**What to produce:** In the data below, the answer is the run of lines from the line containing "ring tip: (127, 124)" through the line containing "middle pip: (297, 237)", both included; print it exactly and nothing else.

**Recorded data:**
┏━━

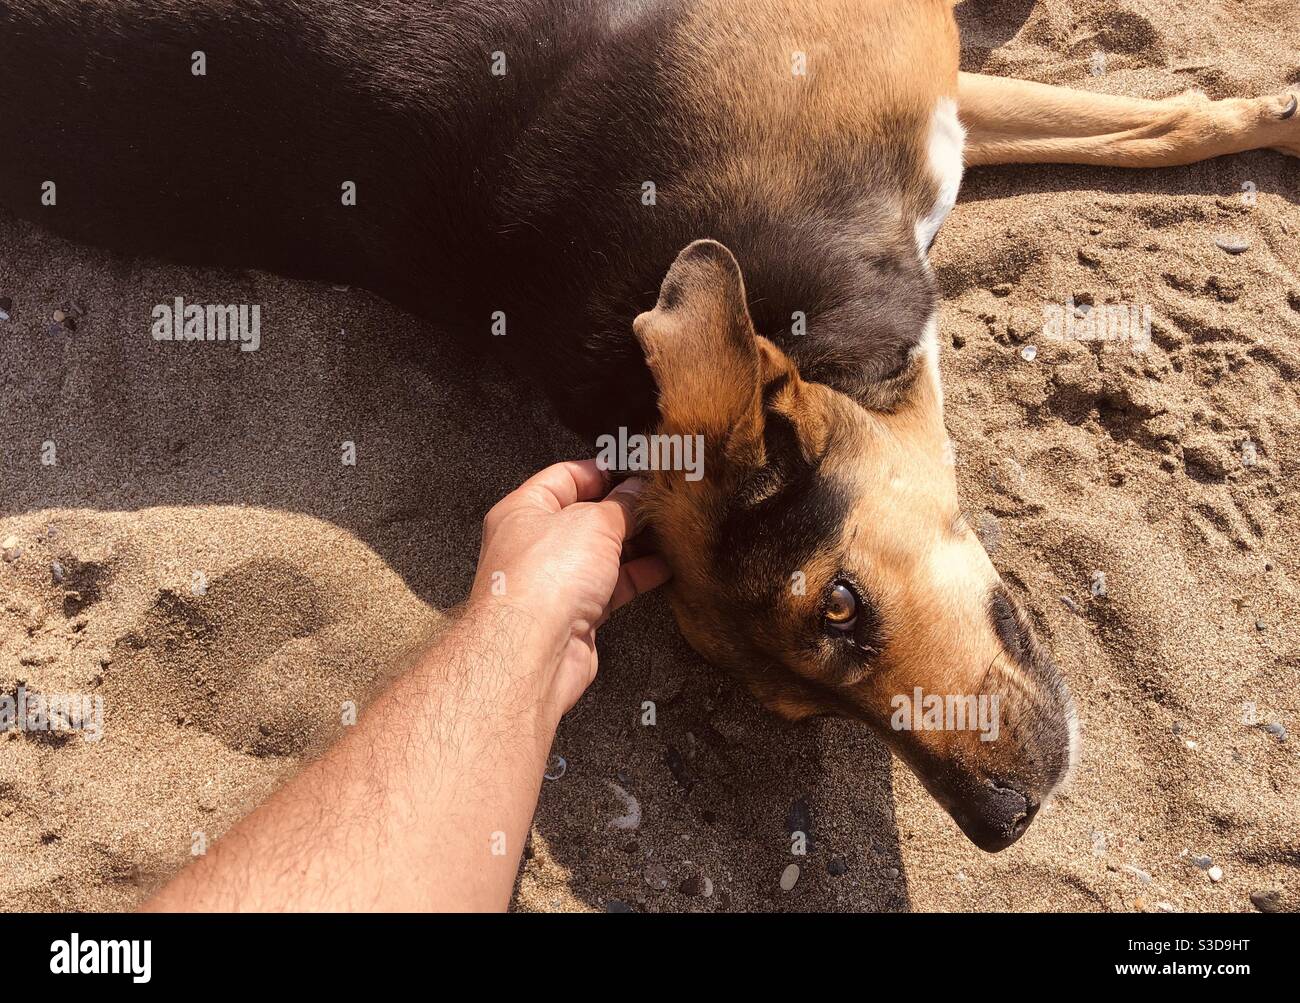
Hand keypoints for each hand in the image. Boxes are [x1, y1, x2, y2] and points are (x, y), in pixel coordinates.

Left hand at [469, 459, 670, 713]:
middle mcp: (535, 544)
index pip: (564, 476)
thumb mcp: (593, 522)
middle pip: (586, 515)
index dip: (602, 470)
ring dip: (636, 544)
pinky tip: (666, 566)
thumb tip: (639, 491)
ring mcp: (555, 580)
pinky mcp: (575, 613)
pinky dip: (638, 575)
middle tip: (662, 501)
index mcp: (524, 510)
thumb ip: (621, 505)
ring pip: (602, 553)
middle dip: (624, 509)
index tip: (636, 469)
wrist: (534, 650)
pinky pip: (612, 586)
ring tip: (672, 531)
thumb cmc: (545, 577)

┗━━
┏━━

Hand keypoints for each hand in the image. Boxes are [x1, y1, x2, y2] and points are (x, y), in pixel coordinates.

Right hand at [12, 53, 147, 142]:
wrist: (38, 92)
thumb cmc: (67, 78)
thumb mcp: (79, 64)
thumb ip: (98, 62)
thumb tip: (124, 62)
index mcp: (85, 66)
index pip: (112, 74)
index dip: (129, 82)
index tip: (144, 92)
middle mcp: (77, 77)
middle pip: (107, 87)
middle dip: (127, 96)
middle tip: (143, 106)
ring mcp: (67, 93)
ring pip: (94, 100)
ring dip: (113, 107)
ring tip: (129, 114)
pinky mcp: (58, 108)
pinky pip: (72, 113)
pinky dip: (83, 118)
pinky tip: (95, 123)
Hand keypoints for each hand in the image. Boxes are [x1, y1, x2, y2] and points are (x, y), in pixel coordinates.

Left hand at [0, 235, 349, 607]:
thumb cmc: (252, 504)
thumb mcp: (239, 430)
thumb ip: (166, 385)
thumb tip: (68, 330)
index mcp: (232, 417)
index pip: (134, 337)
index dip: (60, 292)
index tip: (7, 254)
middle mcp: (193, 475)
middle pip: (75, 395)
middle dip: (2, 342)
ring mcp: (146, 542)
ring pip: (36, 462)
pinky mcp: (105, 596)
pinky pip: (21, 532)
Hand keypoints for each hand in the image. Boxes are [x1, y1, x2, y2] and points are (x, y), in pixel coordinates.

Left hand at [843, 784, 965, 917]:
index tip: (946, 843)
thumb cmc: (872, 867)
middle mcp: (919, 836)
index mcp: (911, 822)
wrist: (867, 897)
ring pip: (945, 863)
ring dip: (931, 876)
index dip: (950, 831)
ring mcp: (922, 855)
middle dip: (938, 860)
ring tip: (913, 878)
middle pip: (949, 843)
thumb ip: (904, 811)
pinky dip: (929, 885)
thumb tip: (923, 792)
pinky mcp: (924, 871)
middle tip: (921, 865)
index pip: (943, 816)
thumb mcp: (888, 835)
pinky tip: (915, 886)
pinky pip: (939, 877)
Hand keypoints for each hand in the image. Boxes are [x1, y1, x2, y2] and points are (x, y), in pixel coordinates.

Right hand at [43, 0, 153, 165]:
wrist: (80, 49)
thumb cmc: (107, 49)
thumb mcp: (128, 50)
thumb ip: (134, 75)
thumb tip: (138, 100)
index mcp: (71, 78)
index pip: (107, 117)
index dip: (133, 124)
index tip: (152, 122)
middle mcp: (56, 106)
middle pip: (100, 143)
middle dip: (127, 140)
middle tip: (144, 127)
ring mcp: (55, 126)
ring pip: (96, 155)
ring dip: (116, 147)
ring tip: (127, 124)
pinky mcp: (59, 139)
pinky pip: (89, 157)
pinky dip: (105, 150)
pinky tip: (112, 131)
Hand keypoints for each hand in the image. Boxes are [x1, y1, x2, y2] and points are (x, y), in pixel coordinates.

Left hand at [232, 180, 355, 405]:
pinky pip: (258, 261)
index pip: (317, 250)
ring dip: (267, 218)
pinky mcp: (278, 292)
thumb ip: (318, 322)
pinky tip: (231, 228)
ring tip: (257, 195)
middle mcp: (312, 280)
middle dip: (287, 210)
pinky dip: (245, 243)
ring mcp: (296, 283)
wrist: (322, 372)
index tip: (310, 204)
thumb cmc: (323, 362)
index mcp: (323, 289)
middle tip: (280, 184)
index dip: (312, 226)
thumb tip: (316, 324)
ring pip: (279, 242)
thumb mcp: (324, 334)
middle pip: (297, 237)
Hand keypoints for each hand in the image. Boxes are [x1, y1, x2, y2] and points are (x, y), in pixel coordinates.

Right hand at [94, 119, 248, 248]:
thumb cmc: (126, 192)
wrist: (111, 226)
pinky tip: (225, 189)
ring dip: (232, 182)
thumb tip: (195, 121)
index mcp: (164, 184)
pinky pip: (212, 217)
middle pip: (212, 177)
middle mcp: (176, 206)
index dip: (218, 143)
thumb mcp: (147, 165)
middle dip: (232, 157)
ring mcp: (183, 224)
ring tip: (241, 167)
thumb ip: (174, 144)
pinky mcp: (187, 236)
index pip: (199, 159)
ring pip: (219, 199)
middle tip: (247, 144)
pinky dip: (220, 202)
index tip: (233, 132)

┗━━
┏━━

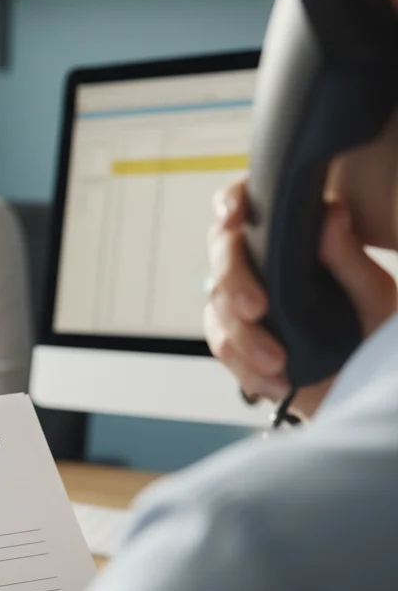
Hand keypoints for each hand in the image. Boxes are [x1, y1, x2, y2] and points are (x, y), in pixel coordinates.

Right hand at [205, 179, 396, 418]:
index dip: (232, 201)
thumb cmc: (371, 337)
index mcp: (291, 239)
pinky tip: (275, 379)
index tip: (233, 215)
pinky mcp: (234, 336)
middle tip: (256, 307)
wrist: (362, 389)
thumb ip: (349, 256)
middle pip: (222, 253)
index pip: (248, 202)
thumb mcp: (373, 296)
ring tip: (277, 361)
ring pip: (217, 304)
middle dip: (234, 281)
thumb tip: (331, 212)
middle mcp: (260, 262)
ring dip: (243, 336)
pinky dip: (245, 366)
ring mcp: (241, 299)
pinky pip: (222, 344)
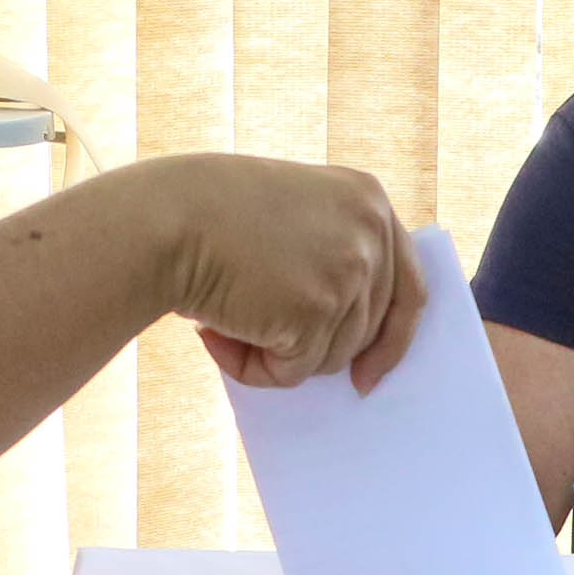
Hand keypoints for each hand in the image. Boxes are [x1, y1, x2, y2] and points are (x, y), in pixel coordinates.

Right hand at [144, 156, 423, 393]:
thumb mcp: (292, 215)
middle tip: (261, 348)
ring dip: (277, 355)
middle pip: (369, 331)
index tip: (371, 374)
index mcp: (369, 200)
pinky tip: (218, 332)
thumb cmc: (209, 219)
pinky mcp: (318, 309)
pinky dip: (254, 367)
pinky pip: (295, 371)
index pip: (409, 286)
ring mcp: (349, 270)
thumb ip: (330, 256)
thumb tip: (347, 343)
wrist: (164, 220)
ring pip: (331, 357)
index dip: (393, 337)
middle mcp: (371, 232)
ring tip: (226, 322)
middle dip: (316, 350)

┗━━

**Expected answer:**
ring tip: (127, 124)
pinky mcp: (59, 139)
pinky pip: (89, 157)
pinky dip: (105, 150)
pinky tip: (112, 131)
Hand keypoints for each hand in the image. Boxes are [x1, y1, x2, y2] and points are (x, y), in pixel coordinates.

Left hand at [232, 180, 355, 405]:
pinky pip: (258, 261)
index pip: (317, 250)
ring dip: (267, 218)
pinky mcp: (278, 292)
thumb ip: (318, 322)
pinky tip: (231, 228)
ring tip: (257, 195)
middle mcp: (312, 280)
middle dip: (287, 210)
pinky dip: (245, 243)
ring mcp: (296, 283)
wrist: (322, 372)
index tip: (310, 204)
thumb cmc: (323, 362)
index mcp: (323, 289)
middle tip: (280, 184)
index dip: (312, 226)
thumb tip: (316, 324)
ring pip: (279, 242)
thumb mcp: (324, 334)
middle pip: (297, 237)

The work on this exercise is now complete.